**TEXT PROVIDED:**
· · · · · · ·
Vision Transformers in 2022: An Update on Tiny ImageNet
August 9, 2025 ยท View on GitHub
This is the official PyTorch repository of Vision Transformers in 2022: An Update on Tiny ImageNet with pretrained models and training and evaluation scripts.
Model Zoo
I provide the following models finetuned with a 384x384 image resolution on Tiny ImageNet.
| name | acc@1 | #params | url |
|---|---|---|---|
| ViT-L | 86.43 | 304M | model |
| CaiT-S36 | 86.74 | 68M | model |
| DeiT-B distilled | 87.29 | 87M | model |
| Swin-L | 91.35 | 195M | model |
Usage
First, clone the repository:
git clone https://github.com/ehuynh1106/TinyImageNet-Transformers.git
Then install the dependencies:
pip install -r requirements.txt
Data Preparation
Download and extract Tiny ImageNet at https://image-net.org/ in the home directory of this repository.
Stanford hosts a copy that works to reproduce the results of this repo. For example, from the home directory of this project run in terminal
wget http://cs231n.stanford.edu/tiny-imagenet-200.zip
and extract the contents to the home directory
unzip tiny-imagenet-200.zip && mv tiny-imagenet-200/* . && rmdir tiny-imagenet-200
Then run python fileio.py to format the data. This will convert the images into tensors and pickle them into two files, train_dataset.pkl and val_dataset.pkl that will be used in the main code.
Training
To train a Swin-L model on Tiny ImageNet run the following command:
python main.py --train --model swin
Note: Training checkpoints are automatically saved in /models and visualizations of predictions on the validation set are automically saved to /predictions after half of the epochs have passed.
To train DeiT, ViT, and CaiT, replace --model swin with --model deit/vit/cait.
To resume training a Swin-L model on Tiny ImageNet run the following command:
python main.py --train --model swin --resume /path/to/checkpoint
Evaluate
To evaluate a Swin-L model on the validation set of Tiny ImageNet run the following command:
python main.py --evaluate /path/to/model --model swin
Citing
@misc{huynh2022vision,
title={Vision Transformers in 2022: An Update on Tiny ImageNet},
author={Ethan Huynh},
year={2022},
eprint={2205.10660},
archivePrefix={arXiv},
primaryClass={cs.CV}
}
· · · · · · ·
**DATA EXTRACT:**
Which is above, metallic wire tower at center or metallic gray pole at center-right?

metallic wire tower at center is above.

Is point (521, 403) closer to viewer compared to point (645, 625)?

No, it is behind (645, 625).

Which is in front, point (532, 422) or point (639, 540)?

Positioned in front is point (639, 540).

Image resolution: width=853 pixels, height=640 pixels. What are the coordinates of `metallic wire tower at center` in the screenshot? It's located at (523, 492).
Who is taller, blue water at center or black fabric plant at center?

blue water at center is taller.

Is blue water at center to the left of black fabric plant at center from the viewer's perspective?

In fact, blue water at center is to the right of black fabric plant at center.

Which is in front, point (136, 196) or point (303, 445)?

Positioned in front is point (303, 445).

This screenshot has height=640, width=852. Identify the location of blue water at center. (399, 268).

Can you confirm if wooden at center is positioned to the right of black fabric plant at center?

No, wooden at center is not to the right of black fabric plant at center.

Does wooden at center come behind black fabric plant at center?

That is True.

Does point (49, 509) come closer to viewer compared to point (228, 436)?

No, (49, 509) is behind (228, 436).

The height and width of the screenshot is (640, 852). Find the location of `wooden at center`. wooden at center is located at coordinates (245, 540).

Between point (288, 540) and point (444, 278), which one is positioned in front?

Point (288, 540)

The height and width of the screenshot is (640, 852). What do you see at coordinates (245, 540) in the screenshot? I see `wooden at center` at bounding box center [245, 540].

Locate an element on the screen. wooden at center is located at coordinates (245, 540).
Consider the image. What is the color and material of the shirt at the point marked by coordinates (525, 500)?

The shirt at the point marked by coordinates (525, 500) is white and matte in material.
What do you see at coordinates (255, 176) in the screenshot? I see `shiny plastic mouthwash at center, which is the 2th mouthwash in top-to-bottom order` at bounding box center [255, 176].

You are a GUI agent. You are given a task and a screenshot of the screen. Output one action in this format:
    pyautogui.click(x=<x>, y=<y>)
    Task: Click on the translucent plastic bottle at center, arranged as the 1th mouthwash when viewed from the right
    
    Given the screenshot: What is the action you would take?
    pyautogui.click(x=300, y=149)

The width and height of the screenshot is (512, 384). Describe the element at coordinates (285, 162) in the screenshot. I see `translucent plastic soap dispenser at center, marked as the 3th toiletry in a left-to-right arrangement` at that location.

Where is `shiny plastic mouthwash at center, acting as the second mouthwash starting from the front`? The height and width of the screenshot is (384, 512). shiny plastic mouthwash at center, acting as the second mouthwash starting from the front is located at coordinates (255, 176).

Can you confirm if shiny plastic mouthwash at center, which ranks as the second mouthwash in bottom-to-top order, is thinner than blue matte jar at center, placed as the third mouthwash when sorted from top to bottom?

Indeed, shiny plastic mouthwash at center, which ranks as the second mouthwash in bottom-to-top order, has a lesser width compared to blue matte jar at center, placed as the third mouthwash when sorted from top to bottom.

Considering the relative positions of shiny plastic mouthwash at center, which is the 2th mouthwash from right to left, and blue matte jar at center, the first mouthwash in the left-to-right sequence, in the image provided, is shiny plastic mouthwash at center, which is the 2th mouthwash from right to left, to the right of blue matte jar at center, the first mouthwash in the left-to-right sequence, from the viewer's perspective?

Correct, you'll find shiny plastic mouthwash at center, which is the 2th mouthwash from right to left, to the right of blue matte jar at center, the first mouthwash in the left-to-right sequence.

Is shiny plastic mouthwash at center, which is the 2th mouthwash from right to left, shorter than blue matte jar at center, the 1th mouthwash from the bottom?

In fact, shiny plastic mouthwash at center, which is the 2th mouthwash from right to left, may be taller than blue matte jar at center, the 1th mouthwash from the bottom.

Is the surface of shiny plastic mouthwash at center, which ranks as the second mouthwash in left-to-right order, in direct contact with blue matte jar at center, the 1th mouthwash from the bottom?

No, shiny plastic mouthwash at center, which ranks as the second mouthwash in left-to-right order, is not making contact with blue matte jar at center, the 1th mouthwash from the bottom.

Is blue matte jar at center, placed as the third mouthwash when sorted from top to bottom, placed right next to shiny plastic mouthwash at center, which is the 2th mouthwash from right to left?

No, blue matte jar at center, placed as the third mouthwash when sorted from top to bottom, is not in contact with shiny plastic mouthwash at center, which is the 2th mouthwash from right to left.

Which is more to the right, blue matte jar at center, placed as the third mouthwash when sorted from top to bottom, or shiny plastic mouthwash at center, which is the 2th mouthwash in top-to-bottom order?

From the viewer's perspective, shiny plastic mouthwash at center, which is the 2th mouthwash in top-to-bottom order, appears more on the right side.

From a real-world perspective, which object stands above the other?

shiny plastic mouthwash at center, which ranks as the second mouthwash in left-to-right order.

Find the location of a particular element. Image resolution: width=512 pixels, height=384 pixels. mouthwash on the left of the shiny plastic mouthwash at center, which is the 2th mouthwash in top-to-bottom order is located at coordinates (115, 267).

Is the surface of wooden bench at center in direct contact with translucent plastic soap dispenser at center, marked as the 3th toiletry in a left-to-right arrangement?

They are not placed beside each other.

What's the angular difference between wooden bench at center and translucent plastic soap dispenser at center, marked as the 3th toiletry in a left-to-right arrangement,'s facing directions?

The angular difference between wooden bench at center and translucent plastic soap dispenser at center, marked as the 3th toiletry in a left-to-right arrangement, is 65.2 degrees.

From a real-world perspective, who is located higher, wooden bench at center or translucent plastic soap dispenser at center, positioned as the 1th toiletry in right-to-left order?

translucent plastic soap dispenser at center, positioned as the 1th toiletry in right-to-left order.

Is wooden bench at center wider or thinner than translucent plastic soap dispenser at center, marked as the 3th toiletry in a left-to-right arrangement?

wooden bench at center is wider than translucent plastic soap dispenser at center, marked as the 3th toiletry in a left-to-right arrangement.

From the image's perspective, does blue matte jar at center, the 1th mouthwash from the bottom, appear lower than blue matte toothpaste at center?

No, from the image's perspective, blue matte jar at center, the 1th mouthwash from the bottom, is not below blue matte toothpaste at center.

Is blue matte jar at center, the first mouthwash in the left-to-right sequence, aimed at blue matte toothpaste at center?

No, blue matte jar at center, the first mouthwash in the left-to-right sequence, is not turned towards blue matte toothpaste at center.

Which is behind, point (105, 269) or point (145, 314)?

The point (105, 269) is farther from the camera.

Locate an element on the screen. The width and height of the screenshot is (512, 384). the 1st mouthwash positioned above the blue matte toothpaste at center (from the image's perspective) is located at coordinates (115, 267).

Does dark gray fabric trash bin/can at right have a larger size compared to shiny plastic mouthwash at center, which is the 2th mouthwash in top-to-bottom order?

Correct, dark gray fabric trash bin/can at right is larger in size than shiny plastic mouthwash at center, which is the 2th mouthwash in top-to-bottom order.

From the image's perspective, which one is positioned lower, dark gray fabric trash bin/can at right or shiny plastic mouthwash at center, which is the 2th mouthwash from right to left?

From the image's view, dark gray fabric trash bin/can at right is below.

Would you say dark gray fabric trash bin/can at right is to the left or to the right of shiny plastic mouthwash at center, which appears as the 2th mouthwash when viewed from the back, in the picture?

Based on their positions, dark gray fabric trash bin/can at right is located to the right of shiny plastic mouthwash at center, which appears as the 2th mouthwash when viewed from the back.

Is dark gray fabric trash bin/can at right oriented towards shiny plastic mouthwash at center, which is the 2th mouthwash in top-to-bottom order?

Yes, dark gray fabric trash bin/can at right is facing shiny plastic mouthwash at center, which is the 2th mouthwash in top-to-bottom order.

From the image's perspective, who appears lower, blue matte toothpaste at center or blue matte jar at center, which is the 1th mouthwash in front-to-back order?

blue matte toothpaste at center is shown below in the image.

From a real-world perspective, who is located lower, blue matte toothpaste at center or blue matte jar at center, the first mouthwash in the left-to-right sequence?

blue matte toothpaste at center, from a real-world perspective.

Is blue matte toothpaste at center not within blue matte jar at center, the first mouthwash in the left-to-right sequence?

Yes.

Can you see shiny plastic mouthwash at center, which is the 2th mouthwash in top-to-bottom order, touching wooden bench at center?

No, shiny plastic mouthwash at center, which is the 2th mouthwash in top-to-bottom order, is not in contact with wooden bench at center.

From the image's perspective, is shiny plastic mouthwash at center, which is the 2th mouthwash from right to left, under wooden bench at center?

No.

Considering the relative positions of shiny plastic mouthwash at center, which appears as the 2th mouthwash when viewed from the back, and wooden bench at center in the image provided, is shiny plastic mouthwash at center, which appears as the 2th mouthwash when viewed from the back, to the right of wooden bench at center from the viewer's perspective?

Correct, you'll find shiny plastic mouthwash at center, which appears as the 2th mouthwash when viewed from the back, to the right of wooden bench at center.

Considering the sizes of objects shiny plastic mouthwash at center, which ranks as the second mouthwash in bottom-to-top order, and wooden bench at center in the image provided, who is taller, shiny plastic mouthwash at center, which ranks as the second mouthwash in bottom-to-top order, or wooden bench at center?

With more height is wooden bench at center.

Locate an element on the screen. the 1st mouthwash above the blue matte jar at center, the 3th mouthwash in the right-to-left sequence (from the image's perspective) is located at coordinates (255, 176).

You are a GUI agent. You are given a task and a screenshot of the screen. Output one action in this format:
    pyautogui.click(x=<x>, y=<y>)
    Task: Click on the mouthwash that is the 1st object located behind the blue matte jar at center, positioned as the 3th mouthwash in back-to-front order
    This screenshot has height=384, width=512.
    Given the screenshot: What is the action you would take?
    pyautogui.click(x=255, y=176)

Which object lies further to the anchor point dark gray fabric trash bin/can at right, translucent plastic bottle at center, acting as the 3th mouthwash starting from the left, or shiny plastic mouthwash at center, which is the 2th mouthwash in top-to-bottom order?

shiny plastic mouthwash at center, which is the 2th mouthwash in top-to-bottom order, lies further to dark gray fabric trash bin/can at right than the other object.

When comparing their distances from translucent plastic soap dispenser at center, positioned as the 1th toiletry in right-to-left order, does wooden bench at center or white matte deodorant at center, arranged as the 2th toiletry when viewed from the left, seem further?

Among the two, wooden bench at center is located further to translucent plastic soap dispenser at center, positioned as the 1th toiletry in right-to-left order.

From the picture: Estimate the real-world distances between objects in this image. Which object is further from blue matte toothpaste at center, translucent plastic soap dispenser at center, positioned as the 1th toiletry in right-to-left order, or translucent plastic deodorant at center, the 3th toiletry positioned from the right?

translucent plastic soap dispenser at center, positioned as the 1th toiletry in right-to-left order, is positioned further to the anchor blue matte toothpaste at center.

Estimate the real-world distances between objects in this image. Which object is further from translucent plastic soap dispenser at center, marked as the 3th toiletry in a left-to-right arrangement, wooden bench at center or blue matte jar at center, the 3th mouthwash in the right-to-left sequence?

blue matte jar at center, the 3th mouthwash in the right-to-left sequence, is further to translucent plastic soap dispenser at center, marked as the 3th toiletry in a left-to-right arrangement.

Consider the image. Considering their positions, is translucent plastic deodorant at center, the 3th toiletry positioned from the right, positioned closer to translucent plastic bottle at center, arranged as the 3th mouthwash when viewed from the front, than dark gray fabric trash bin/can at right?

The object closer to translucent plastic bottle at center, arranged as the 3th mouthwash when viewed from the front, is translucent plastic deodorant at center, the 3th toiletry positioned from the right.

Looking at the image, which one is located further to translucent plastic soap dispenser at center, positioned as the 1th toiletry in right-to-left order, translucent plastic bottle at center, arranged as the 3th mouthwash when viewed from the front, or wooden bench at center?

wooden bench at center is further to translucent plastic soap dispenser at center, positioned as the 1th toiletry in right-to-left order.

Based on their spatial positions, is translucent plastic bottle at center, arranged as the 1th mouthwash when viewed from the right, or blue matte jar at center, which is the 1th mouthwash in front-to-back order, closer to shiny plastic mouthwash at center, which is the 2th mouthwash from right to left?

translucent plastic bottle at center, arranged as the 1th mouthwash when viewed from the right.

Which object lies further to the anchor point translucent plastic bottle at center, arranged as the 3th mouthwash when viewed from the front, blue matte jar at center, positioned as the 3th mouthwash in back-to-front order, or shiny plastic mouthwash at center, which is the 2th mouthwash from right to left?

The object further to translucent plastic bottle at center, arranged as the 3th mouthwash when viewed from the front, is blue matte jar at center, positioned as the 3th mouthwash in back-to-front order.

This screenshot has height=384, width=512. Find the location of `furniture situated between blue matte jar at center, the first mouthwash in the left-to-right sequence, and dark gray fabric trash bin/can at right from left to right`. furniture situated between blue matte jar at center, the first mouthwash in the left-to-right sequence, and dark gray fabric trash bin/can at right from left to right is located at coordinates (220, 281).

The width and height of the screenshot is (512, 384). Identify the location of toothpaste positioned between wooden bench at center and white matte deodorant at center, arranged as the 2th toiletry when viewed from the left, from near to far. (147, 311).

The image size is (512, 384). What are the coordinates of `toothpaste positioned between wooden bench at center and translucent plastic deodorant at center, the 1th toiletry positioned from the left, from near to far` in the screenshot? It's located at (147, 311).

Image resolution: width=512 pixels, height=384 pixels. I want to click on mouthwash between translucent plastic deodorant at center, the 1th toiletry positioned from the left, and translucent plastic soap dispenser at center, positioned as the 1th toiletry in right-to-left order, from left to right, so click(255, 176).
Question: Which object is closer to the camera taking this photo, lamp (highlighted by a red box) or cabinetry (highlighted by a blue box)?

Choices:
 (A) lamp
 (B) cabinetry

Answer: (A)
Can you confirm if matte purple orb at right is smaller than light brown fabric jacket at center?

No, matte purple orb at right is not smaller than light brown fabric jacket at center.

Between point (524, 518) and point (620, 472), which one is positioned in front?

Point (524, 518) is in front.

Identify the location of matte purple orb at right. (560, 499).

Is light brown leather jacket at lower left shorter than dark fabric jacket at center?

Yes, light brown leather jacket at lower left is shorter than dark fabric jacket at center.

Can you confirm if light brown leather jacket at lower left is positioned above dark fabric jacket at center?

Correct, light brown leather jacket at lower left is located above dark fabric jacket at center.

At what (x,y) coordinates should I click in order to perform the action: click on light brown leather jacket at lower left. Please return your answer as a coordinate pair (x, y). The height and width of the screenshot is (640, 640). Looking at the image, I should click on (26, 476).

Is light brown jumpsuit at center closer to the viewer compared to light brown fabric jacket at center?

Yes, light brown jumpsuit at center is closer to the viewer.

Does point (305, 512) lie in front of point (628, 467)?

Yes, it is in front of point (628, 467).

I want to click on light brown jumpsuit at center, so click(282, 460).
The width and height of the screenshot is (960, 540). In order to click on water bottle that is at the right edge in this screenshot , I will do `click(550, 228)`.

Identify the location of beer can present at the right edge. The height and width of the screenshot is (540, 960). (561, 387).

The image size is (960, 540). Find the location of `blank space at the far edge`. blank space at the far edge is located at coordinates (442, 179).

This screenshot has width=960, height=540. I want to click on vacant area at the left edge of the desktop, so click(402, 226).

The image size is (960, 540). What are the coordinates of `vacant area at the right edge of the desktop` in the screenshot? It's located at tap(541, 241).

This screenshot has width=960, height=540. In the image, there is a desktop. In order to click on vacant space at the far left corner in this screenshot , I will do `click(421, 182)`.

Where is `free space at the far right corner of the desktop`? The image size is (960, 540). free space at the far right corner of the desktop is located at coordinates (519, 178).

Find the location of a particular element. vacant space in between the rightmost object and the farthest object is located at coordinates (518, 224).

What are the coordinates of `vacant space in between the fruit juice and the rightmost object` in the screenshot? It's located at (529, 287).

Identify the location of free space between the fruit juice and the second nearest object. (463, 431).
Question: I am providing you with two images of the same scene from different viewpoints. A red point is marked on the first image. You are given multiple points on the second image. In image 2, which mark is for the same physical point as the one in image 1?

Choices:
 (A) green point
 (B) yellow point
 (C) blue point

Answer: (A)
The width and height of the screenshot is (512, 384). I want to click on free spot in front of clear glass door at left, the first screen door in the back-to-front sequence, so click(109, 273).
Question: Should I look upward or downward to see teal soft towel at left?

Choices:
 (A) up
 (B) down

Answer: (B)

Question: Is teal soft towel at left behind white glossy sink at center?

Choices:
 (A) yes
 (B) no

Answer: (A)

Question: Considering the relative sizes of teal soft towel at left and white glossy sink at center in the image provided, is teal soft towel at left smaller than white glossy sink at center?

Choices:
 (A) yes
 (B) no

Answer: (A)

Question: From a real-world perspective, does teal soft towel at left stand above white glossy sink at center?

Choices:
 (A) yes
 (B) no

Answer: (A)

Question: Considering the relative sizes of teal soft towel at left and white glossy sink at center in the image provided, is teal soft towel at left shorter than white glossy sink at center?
· · · · · · ·
**GIVEN TASK 1:** In the Tiny ImageNet README, what image resolution were the provided models finetuned with?
**GIVEN TASK 2:** Print the passage of the Tiny ImageNet README from "Stanford hosts a" up to and including "epochs have passed.".
The rows come from a separate source.

**CORRECT OUTPUT 1:** 384x384

**CORRECT OUTPUT 2:**
Stanford hosts a copy that works to reproduce the results of this repo. For example, from the home directory of this project run in terminal
wget http://cs231n.stanford.edu/tiny-imagenet-200.zip
and extract the contents to the home directory
unzip tiny-imagenet-200.zip && mv tiny-imagenet-200/* . && rmdir tiny-imagenet-200
Then run python fileio.py to format the data. This will convert the images into tensors and pickle them into two files, train_dataset.pkl and val_dataset.pkl that will be used in the main code.
Training
To train a Swin-L model on Tiny ImageNet run the following command:
python main.py --train --model swin
Note: Training checkpoints are automatically saved in /models and visualizations of predictions on the validation set are automically saved to /predictions after half of the epochs have passed.